* _EXERCISE_
The text on mixed layer depth defines a test array by hand. List, in order, every temperature value in it.

* begin TEXT PROVIDED *

Liam Brannigan

Unit testing example - mixed layer depth

The chart shows a temperature profile measured by an ARGO float in the North Atlantic in May 2010. The profile has a region of relative uniform temperature near the surface known as the mixed layer. We want a function that will find the depth of the bottom of this layer.

We define the mixed layer depth as the first depth where the temperature is 0.1 degrees colder than the near-surface temperature. We define the near-surface temperature as the average of the top 2 measurements.

Define our first function for 1D data

We define our first function. This function takes a 1D array of temperature values and a float to set the temperature difference threshold. It does a simple loop through the profile until it finds the first index where the temperature difference threshold is passed.

def findMixedLayerIndex(temperature:np.ndarray,thresholdTemperatureDifference:float):
    surfaceTemps = temperature[:2].mean()
    depthIndex = 2
    temperatureDifference = surfaceTemps - temperature[depthIndex]
    while temperatureDifference < thresholdTemperatureDifference:
        depthIndex += 1
        temperatureDifference = surfaceTemps - temperature[depthIndex]
    return depthIndex

We now want to test this function with some data. We’ll define the temperature array manually.

temperature = np.array([5.0,5.0,4.95,4.89,4.85])
targetDepthIndex = 3
output = mixedLayerIndex(temperature=temperature,thresholdTemperatureDifference=0.1)
assert output == targetDepthIndex,f"output:{output},targetDepthIndex:{targetDepthIndex}"

Great - that worked!

* end TEXT PROVIDED *
* begin DATASET CONTENT *

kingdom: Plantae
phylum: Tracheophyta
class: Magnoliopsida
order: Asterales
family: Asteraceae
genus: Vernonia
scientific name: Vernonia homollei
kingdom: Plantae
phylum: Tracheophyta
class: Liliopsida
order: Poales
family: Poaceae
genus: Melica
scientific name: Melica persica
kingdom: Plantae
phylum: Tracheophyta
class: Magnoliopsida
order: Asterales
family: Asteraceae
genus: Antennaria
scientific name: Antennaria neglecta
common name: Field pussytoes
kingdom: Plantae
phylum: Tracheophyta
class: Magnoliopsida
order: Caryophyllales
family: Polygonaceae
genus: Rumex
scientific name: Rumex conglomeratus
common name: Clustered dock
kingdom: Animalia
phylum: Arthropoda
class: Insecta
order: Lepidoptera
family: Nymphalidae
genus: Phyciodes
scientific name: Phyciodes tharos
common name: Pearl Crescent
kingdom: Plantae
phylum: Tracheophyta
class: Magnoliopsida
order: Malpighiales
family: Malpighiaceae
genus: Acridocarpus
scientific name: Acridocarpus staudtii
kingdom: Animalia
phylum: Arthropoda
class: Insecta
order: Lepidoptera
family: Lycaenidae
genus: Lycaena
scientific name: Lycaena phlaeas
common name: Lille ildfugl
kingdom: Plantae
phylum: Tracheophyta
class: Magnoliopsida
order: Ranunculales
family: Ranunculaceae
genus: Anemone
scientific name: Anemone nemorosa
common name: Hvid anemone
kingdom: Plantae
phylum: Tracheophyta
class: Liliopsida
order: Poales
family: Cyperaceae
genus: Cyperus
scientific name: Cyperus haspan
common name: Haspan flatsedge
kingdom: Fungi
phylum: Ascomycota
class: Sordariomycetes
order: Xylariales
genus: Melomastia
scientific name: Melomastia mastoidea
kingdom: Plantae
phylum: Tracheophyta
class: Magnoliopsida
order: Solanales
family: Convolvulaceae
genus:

* end DATASET CONTENT *

* _OUTPUT OF THE EXERCISE_
5.0, 5.0, 4.95, 4.89, 4.85